Led by gasoline, inflation cooled somewhat as 2018 came to a close. The headline Consumer Price Index (CPI) slipped 0.1% month-over-month in December, following a flat reading in November and marking the weakest monthly print since March. For the second consecutive month, substantially lower energy prices played a leading role in tamping down the pace of headline consumer inflation. Retail gasoline prices dropped 7.5% last month, reflecting the sharp drop in crude oil prices over the course of the fourth quarter. Crude oil prices have stabilized at the start of the year, suggesting another outsized monthly decline in retail gasoline prices is unlikely when the January report is released. Meanwhile, food prices showed some strength, rising 0.4%. Prices for food away from home increased 0.4%, the largest monthly gain since August 2011. Looking at the year ahead, the food inflation outlook appears to be mixed. The U.S. Department of Agriculture projects food prices at grocery stores to increase between 1% and 2%–potentially marking the fourth year in a row of lower-than-average retail food price inflation (20-year average of 2.1%). Food away from home prices, however, are projected to increase at a steadier trend pace between 2% and 3% (20-year average of 2.7%).

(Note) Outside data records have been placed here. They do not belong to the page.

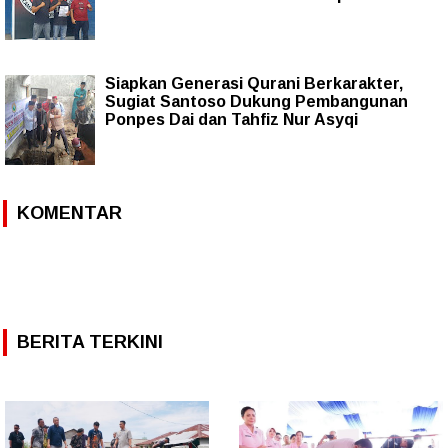
Siapkan Generasi Qurani Berkarakter,
Sugiat Santoso Dukung Pembangunan
Ponpes Dai dan Tahfiz Nur Asyqi
KOMENTAR
BERITA TERKINI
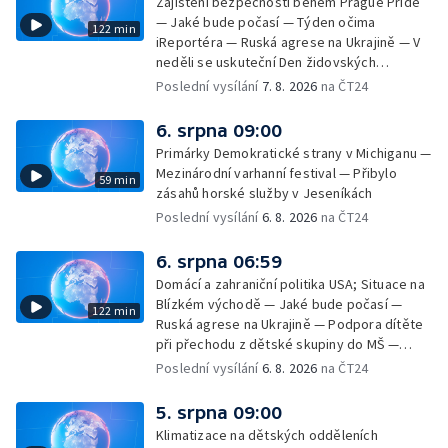
Zajištění bezpečnosti během Prague Pride
— Jaké bude počasí — Týden očima
122 min
iReportéra — Ruská agrese na Ukrajině — V
neděli se uskuteční Den židovských
památek — Vila Tugendhat slaví 25 let na
Poslední vysílání
7. 8. 2026
na ČT24
seznamu UNESCO — Mistrovství Evropy v
atletice 2026 — Výzkum: epidemie digitálních
6. srpna 09:00
závislostí je mýtus — Demolice vyhořelé
Primárky Demokratické strany v Michiganu —
výškové budovy ve Zlíně
Mezinárodní varhanní festival — Přibylo
59 min
zásahů horské služby v Jeseníkách
Poslední vysílání
6. 8. 2026
na ČT24
6. srpna 06:59
Domácí a zahraniční politika USA; Situace na
Blízkém východě — Jaké bude počasí —
122 min
Ruská agrese na Ukrajině — Podpora dítěte
při přechodu z dětské skupiny do MŠ —
Filmové premiéry týdne — Dvě deci tuše v
Poslední vysílání
6. 8. 2026
na ČT24
kinech — SeČTeno — Nedostatek léku na
rakovinu prsu
5. srpna 09:00
Klimatizace na dětských odděleních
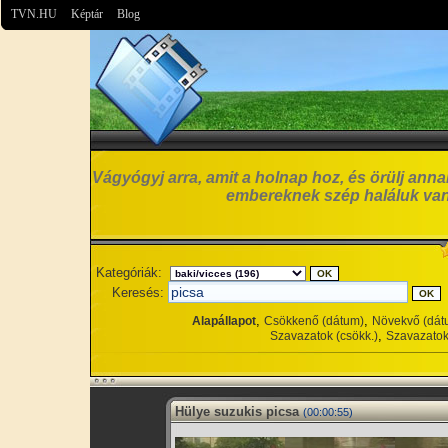
TVN.HU
Képtár
Blog
Vágyógyj arra, amit a holnap hoz, és örülj anna
embereknek szép haláluk van
Kategóriák:
Keresés:
,
,
Alapállapot
Csökkenő (dátum)
Növekvő (dát
,
Szavazatok (csökk.)
Szavazatok
Hülye suzukis picsa
(00:00:55)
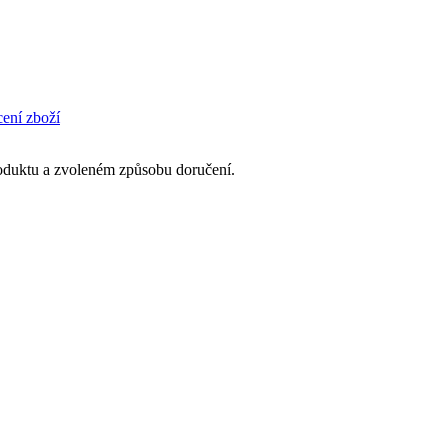
cení zboží
produktu a zvoleném způsobu doručení.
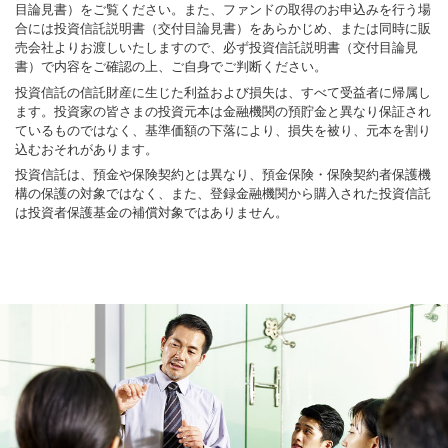
目論見書）をご覧ください。また、ファンドの取得のお申込みを行う場
合には投資信託説明書（交付目論見書）をあらかじめ、または同時に販
売会社よりお渡しいたしますので、必ず投資信託説明書（交付目論見
書）で内容をご確認の上、ご自身でご判断ください。
投資信託の信託財産に生じた利益および損失は、すべて受益者に帰属し
ます。投資家の皆さまの投資元本は金融機関の預貯金と異なり保証され
ているものではなく、基準価額の下落により、損失を被り、元本を割り
込むおそれがあります。
投資信託は、預金や保険契約とは異なり、預金保険・保険契約者保護機
構の保護の対象ではなく、また、登録金融機関から購入された投資信託
は投資者保護基金の補償対象ではありません。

Broad Based Gains in Core Inflation

Despite the recent dampening influences of energy, core consumer inflation held firm in December, rising 0.2% for the third straight month. Shelter costs remained firm, rising 0.3% for the second straight month and up 3.2% over the past year. Prices for medical care also contributed, increasing 0.3%. Recent outsized gains in used motor vehicles prices did not repeat, slipping 0.2%. Concerns about a loss in momentum of core inflation were assuaged, as core CPI inflation has increased at a 2.5% annualized pace over the past three months.

Inflation Remains Critical Piece to Fed Hike Calculus

In the December FOMC meeting minutes, officials’ discussion on inflation was relatively dovish–in our reading–as participants acknowledged that core inflation had “edged lower” and that lower inflation breakeven measures (TIPS) intimated “some moderation in inflation pressure.” That said, officials continue to view price developments as consistent with their symmetric 2% target objective. Yesterday, Chairman Powell reiterated this view, stating he believes inflation will remain around 2% this year given expectations for extended, above-potential GDP growth and a tight labor market. We concur, projecting core CPI to run moderately above a 2% annual pace this year. No doubt a close eye will be kept on every inflation measure going forward to gauge the likelihood of additional Fed rate hikes. If the downside risks pressure core consumer inflation lower, then the Fed will take stock of its economic and policy outlook. However, if core inflation holds firm, the Fed will continue to consider additional rate hikes this year.